'''

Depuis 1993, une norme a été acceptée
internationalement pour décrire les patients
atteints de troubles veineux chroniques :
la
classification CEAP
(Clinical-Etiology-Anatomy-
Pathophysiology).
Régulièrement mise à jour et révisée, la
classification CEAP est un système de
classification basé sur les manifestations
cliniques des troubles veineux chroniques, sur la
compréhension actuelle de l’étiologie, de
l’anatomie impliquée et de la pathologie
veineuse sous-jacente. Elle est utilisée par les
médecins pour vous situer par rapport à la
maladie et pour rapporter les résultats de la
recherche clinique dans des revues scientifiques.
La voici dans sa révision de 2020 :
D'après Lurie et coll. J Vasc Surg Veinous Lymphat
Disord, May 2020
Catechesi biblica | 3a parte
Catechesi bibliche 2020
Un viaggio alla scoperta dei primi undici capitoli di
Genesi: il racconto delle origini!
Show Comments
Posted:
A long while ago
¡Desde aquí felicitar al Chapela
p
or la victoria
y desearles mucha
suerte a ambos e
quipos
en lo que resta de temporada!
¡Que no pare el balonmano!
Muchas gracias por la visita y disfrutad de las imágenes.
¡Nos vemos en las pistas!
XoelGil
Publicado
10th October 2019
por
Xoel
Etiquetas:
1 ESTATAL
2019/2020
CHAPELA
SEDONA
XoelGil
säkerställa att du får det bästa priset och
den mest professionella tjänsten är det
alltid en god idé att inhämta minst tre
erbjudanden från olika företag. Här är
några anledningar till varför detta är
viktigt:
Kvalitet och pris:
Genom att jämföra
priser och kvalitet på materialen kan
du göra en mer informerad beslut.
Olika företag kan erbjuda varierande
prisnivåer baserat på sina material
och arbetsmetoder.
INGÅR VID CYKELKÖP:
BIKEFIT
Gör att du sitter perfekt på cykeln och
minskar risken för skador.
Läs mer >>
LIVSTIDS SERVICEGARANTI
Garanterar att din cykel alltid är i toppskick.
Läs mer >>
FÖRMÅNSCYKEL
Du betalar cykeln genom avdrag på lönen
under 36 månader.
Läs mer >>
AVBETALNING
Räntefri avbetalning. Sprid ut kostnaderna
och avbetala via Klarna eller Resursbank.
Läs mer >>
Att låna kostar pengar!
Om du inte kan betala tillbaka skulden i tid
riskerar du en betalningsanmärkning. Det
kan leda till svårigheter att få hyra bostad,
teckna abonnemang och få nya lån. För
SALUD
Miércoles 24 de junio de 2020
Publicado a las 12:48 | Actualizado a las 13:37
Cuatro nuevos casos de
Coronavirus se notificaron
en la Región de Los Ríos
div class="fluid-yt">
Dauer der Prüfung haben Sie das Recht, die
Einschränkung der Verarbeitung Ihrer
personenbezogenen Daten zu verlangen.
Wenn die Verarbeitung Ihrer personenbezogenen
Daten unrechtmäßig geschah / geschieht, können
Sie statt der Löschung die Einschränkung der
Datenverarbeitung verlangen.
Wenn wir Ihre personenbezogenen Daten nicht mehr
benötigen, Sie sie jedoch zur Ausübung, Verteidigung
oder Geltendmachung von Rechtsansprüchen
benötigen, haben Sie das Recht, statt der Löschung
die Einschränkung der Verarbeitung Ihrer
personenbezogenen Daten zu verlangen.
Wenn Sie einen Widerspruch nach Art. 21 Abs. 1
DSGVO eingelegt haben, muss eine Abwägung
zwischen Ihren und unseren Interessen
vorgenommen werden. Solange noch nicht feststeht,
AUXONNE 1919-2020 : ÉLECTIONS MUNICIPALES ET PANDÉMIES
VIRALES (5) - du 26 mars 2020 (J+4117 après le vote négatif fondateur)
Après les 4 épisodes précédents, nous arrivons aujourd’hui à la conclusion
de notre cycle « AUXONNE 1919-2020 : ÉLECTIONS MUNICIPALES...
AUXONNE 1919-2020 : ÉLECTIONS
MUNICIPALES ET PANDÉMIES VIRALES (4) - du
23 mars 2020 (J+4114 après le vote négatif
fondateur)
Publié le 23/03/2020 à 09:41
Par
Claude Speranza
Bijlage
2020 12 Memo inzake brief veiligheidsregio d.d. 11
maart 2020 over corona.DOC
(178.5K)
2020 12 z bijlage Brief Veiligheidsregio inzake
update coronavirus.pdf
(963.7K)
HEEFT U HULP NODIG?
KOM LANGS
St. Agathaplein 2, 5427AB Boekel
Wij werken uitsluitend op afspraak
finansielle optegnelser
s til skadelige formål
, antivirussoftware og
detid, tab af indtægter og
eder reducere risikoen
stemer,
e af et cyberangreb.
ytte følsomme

'''

* **REQUIRED WORK**: Repeat, exactly as they stand above, the lines from the line with "alltid en god idé att inhämta minst tre" to the line with "Dauer der Prüfung haben Sie das Recht, die", both lines included.

* **RESULT OF THIS TASK**:
alltid en god idé att inhämta minst tre
erbjudanden från olika företag. Här är
några anledningar till varför detta är
viktigt:
Kvalitet och pris:
Genom att jämföra
priser och kvalitet på materialen kan
du göra en mer informerad beslut.
Olika företag kan erbjuda varierande
prisnivåer baserat på sina material
och arbetsmetoder.
INGÅR VID CYKELKÖP:
BIKEFIT
Gör att du sitter perfekt på cykeln och
minskar risken för skador.
Läs mer >>
LIVSTIDS SERVICEGARANTI
Garanterar att din cykel alltid är i toppskick.
Läs mer >>
FÖRMÅNSCYKEL
Du betalar cykeln genom avdrag på lönen
under 36 månader.
Läs mer >>
AVBETALNING
Räntefri avbetalning. Sprid ut kostnaderna
och avbetala via Klarna eller Resursbank.
Läs mer >>
Att låna kostar pengar!
Om du inte kan betala tillbaka skulden i tid
riskerar du en betalningsanmärkning. Det
kan leda till svårigheter att få hyra bostad,
teckna abonnemang och få nya lån. För
SALUD
Miércoles 24 de junio de 2020
Publicado a las 12:48 | Actualizado a las 13:37
Cuatro nuevos casos de
Coronavirus se notificaron
en la Región de Los Ríos
div class="fluid-yt">
Dauer der Prüfung haben Sie das Recht, die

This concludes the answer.